7. Eleitas por voto democrático, às raposas é dado o direito de fazer as leis que regularão o comportamento das galinhas.

8. As leis que regem o comportamento das raposas não são as mesmas que regem o comportamento das galinhas. Sendo representantes do povo, precisam de proteção especial. Essa proteção tem o nome de "privilégios", isto é, leis privadas que se aplicam aos poucos especiais.

9. Privilégio é assim: raposa julga galinha. Mas galinha não julga raposa. Raposa julga raposa.
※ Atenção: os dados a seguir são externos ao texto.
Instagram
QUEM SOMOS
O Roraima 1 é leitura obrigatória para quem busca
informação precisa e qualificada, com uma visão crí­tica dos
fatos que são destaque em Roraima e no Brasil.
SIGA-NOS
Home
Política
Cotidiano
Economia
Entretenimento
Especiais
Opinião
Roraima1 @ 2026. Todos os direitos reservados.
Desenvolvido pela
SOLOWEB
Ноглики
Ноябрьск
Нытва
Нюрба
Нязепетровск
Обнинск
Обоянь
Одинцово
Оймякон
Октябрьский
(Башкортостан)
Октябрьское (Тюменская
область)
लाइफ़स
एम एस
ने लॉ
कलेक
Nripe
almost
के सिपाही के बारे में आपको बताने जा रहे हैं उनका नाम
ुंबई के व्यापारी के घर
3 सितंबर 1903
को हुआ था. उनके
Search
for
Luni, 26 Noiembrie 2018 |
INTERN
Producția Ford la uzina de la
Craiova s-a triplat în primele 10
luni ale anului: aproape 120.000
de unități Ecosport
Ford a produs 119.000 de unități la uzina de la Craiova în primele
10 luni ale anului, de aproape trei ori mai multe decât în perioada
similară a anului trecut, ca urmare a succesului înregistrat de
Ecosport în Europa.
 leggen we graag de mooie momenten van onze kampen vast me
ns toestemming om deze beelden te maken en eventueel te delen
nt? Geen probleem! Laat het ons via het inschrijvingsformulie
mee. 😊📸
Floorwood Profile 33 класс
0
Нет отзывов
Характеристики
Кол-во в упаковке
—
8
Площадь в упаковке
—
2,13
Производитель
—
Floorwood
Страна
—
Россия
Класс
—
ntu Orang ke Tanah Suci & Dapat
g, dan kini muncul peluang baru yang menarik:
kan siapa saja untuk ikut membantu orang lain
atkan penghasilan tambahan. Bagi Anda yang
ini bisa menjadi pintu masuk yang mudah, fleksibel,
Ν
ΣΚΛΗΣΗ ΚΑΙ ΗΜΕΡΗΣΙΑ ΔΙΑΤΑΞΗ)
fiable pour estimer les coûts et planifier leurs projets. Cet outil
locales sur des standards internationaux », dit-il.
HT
Logo, raposa absolve raposa.

10. "Todos os cidadãos são livres e têm o direito de exercer a sua liberdade." As galinhas são vegetarianas e têm direito de comer milho. As raposas são carnívoras e tem o direito de comer as galinhas.

11. A vontade das galinhas, ainda que seja a vontade de todas as galinhas, não tem valia. Vontade de galinha solitária só serve para escolher os seus representantes. A vontade que tem poder é a das raposas.

12. Permanece a sabedoria secular de santo Agostinho, aqui traduzida em linguagem brasileira: "Tudo começa com uma quadrilha de tipos 'fora da lei' - criminosos, ladrões, corruptos, doleiros, burladores do fisco, mafiosos, mentirosos, traficantes. Se essa quadrilha de criminosos se expande, aumenta em número, toma posse de lugares, de cargos, de ministérios, da presidência de empresas, e fica poderosa a ponto de dominar e intimidar os cidadãos, estabelecendo suas leis sobre como repartir a corrupção, ela deixa de ser chamada quadrilha e passa a ser chamada de Estado. Não por ter-se tornado justa, mas porque aos seus crimes se agregou a impunidade".

Fonte: do livro "Rubem Alves - Desfiz 75 anos".